Beyond that, key areas of testing include:
Seated and standing norepinephrine levels, to identify hyperadrenergic patterns; a 24-hour urine collection can add further detail
The CellTrend autoantibody panel, a specialized laboratory test evaluating adrenergic and muscarinic receptor antibodies, as well as antibodies to endothelial cells and ACE2 receptors, is increasingly relevant in post-viral and Long COVID presentations. Dr. Kunkel noted that while elevated antibodies don’t always confirm them as the cause, they serve as an important signal. Published research has identified elevated G-protein coupled adrenergic receptor autoantibodies in a significant proportion of POTS patients, supporting the hypothesis that autoimmunity plays a role in at least some cases, though findings across studies have been mixed.
Renin-to-aldosterone ratio, to assess how well the kidneys are managing blood volume, alongside standard metabolic panels for sodium, potassium, and chloride anomalies
Small fiber neuropathy biopsy, a quick, suture-free skin punch that can confirm neuropathic involvement and is one of the clearest indications for IVIG
Inflammatory cytokine panels, including IL-6, TNF-alpha, and IL-8, are particularly elevated in patients with Long COVID overlap. Elevated IL-6 in particular can directly perpetuate POTS-like states by promoting endothelial dysfunction
Immune-Targeted Treatments
As the immunological dimensions of POTS have become better understood, treatments that directly address immune dysregulation have begun to enter the picture for select patients.
IVIG (intravenous immunoglobulin) has shown benefit in patients with confirmed small fiber neuropathy or autoantibody-mediated autonomic dysfunction. It works by reducing systemic inflammation and modulating the autoantibody burden.
Dr. Kunkel was clear-eyed about its timeline: “It does take a long time for it to work, but it can.” At Gordon Medical, IVIG has shown meaningful benefit in their patient population, particularly those with confirmed autoimmune involvement, even as the broader research landscape continues to evolve.
While randomized controlled trials have produced mixed results and formal consensus guidelines have yet to catch up, the clinical experience at practices specializing in complex chronic illness suggests that careful patient selection is key. Those with confirmed small fiber neuropathy or a clear autoantibody burden appear to be the most likely candidates to respond.
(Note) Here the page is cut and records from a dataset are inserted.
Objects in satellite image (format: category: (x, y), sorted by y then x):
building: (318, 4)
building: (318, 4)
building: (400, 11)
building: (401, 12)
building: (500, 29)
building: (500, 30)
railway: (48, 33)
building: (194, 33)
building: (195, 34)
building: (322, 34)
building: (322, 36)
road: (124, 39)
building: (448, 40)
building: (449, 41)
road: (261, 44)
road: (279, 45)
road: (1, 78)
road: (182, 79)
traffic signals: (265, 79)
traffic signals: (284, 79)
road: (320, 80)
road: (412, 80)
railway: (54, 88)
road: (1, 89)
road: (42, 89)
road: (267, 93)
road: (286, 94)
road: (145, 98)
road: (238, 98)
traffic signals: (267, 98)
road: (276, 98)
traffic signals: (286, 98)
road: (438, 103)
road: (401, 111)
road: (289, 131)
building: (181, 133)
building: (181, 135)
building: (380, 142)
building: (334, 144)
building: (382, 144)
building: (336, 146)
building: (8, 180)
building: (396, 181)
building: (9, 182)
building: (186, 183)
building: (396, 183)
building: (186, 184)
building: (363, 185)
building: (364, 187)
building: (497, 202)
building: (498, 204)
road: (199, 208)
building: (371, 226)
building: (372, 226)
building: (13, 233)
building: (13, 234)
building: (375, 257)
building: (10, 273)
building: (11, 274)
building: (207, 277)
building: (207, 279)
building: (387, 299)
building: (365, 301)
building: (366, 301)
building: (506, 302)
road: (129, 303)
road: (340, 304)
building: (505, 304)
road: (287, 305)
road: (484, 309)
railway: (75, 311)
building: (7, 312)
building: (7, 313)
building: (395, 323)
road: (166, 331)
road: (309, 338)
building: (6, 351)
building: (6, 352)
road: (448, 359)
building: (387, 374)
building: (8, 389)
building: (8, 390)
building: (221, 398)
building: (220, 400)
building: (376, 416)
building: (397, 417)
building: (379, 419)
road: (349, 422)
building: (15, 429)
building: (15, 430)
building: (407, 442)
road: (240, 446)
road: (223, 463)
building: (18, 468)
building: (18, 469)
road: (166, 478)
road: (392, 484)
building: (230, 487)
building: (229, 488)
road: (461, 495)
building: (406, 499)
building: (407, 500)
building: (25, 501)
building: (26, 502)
Plasmapheresis, which physically removes antibodies from the bloodstream, is typically reserved for patients with very high autoantibody loads. It can provide meaningful symptom relief, but as Dr. Gordon emphasized, it’s important to understand what it does and doesn’t do: “It buys you time. It doesn’t fix the problem.” If the underlying trigger, a chronic infection, toxin exposure, or ongoing immune activation, isn’t addressed, the antibodies will simply replenish.
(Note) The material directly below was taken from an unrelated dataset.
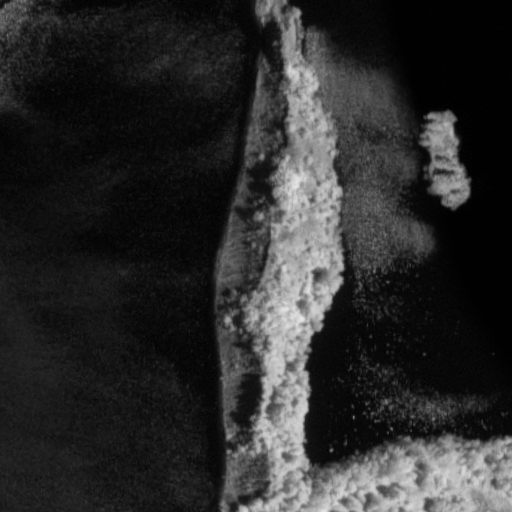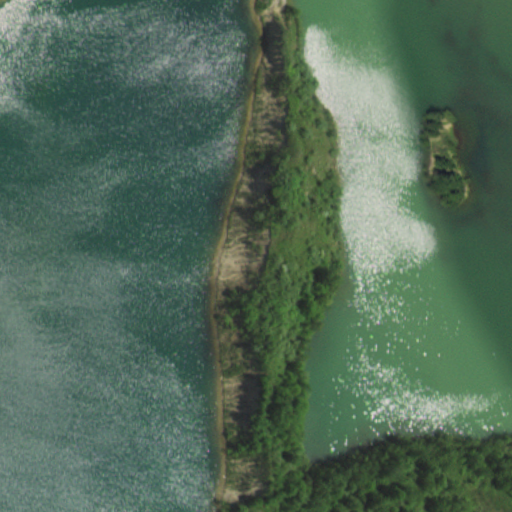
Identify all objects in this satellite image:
quarry: (397, 257)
This is perhaps the most important framing for both treatments: they’re downstream interventions. Durable improvement depends on identifying and addressing whatever is keeping the immune system in a state of chronic alert, whether that’s Lyme disease, Bartonella, mold illness, or a post-viral process like Long COVID.
The Bottom Line
POTS is a systems-level problem. Meaningful progress typically requires identifying which subtype or combination of subtypes is present, what’s sustaining the underlying inflammation, and which interventions are most appropriate given that picture. It’s a more complex path than a single diagnosis and a single prescription, but for most patients, it’s also a more honest one.